FIG. 3 is an example of a flowchart of a routine that is executed to realize a smooth cranking start in the first embodiment of the present invention.

FIG. 4 is an example of a flowchart of a routine that is executed to control the sub throttle in the first embodiment of the present invention.

FIG. 5 is a diagram showing a rotational speed increasing characteristic at the time of starting the internal combustion engine which is the first embodiment of the present invention.

FIG. 6 is an overall configuration diagram of an internal combustion engine that is a second and a third embodiment of the present invention.

FIG. 7 is an example of a flowchart of a routine that is executed to determine a cranking start execution condition in the second embodiment of the present invention.

FIG. 8 is an example of a flowchart of a routine that is executed to realize a smooth cranking start in the second embodiment of the present invention.

FIG. 9 is a time chart for explaining the content of fuel injection control performed at the time of normal starting.

FIG. 10 is a flowchart of a routine executed to determine a cranking start execution condition in the third embodiment of the present invention.

FIG. 11 is an example of a flowchart of a routine that is executed to realize a smooth cranking start in the third embodiment of the present invention.

FIG. 12 is an example of a flowchart of an ISC control routine that is executed to realize a smooth cranking start.

FIG. 13 is another example of a flowchart of an ISC control routine executed to realize a smooth cranking start.

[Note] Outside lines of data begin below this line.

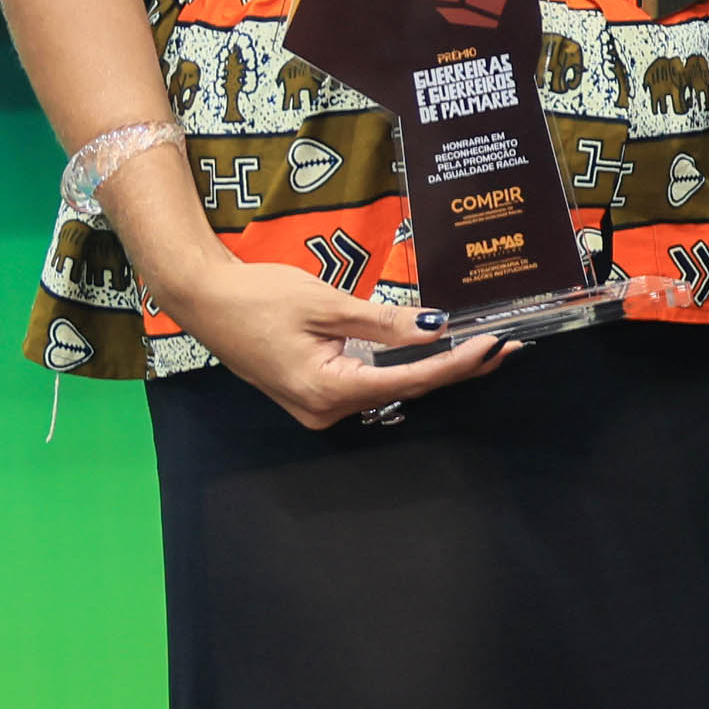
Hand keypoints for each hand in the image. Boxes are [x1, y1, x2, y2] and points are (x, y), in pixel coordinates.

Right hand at [138, 245, 512, 429]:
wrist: (204, 300)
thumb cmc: (256, 297)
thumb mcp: (327, 304)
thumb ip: (385, 322)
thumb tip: (436, 327)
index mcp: (327, 391)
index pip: (409, 380)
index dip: (456, 363)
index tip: (493, 345)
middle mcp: (326, 410)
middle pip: (406, 389)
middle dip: (457, 368)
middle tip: (505, 346)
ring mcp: (319, 407)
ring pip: (391, 388)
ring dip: (434, 368)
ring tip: (481, 348)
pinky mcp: (316, 395)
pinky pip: (370, 384)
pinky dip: (403, 368)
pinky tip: (433, 353)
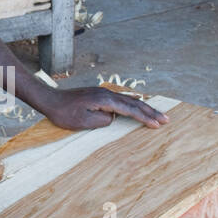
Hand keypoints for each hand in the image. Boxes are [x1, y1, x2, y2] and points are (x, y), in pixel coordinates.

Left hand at [37, 86, 168, 130]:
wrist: (50, 100)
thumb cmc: (64, 114)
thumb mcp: (83, 122)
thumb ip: (102, 121)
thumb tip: (113, 118)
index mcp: (105, 100)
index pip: (130, 110)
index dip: (145, 118)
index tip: (158, 124)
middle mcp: (107, 94)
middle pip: (134, 103)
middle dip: (151, 112)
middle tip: (167, 119)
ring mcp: (104, 93)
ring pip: (129, 100)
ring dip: (144, 107)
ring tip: (157, 114)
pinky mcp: (100, 95)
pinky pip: (122, 100)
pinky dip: (134, 104)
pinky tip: (138, 104)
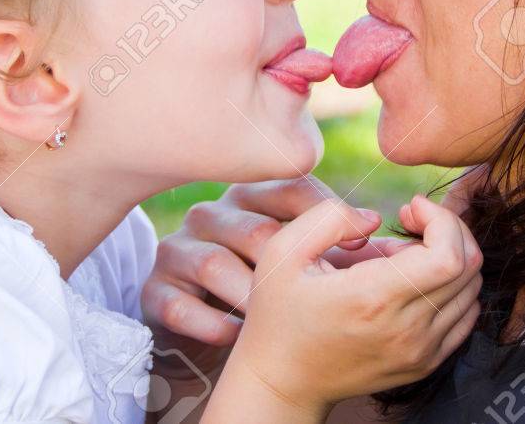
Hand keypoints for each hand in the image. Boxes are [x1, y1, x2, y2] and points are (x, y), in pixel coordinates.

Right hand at [142, 176, 385, 349]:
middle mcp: (210, 215)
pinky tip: (236, 337)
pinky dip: (212, 324)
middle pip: (253, 230)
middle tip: (323, 296)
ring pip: (214, 264)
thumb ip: (333, 236)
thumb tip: (371, 223)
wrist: (209, 331)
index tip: (363, 240)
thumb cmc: (265, 285)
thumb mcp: (298, 256)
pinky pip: (178, 305)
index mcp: (249, 196)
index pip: (288, 188)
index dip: (328, 213)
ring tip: (274, 323)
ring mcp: (176, 251)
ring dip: (250, 298)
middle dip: (291, 269)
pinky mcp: (153, 290)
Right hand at [228, 194, 482, 410]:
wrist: (283, 382)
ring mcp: (420, 351)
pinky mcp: (425, 363)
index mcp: (374, 299)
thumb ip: (329, 217)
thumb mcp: (284, 252)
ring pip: (472, 290)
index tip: (411, 207)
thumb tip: (375, 217)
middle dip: (448, 229)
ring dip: (450, 257)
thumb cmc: (279, 315)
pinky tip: (417, 280)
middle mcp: (406, 330)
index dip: (442, 220)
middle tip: (411, 222)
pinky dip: (453, 288)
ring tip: (408, 253)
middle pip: (469, 267)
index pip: (450, 255)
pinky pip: (465, 316)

FIG. 14 is an example of a flowchart of an ignition timing advance control routine executed to realize a smooth cranking start.

[Explanation of symbols]

10, 70 Internal combustion engine 20 Combustion chamber 22 Spark plug 28 Intake manifold 30 Exhaust manifold 34 Injector 36 Intake pressure sensor 38 Sub-throttle valve 42 Main throttle valve (throttle valve) 48 Idle speed control valve (I
SCV) 56,72 Electronic control unit (ECU) 58 Cranking start button 60 4WD / 2WD selector switch 62 Hi / Lo selector switch 64 Starter switch 66 NE sensor

─────────────────────────────────────────────────── ─── Continuation of the front page (51) Int.Cl. ⁶ Identification code Internal reference number FI Technical display location F02N 11/08 F02N 11/08 F 17/00 17/00 B F02P 5/15 F02P 5/15 E

Claims (3)

[Claims] 1. A cranking start control device for changing an internal combustion engine, which is directly connected to drive wheels of a vehicle, from a stopped state to a started state, wherein an intake pipe for reducing a volume of an intake pipe of the internal combustion engine at the start of cranking start. Volume reduction means, injection and ignition permission means for permitting execution of both fuel injection and fuel ignition when the internal pressure of the intake pipe reaches a predetermined negative pressure, and at a predetermined time after the start of cranking, A cranking start control device comprising: an intake pipe volume expanding means for expanding the volume of the intake pipe. 2. A cranking start control device for changing an internal combustion engine directly connected to driving wheels of a vehicle from a stopped state to a started state, wherein a part of an explosion stroke of the internal combustion engine to be executed at every predetermined timing is A cranking start control device comprising an explosion stroke prohibiting means for prohibiting cranking. 3. A cranking start control device for changing an internal combustion engine, which is directly connected to driving wheels of a vehicle, from a stopped state to a started state, an injection fuel integrating means for integrating fuel injected during a cranking period, Predetermined integrated amount detecting means for detecting that the integrated amount of injected fuel reaches a predetermined value during the cranking period, and the internal combustion engine after the integrated amount of injected fuel during the cranking period reaches the predetermined value. And a fuel injection amount control means for controlling the fuel injection amount so that the amount of fuel adhered to the inner wall of the engine is constant, and a cranking start control device.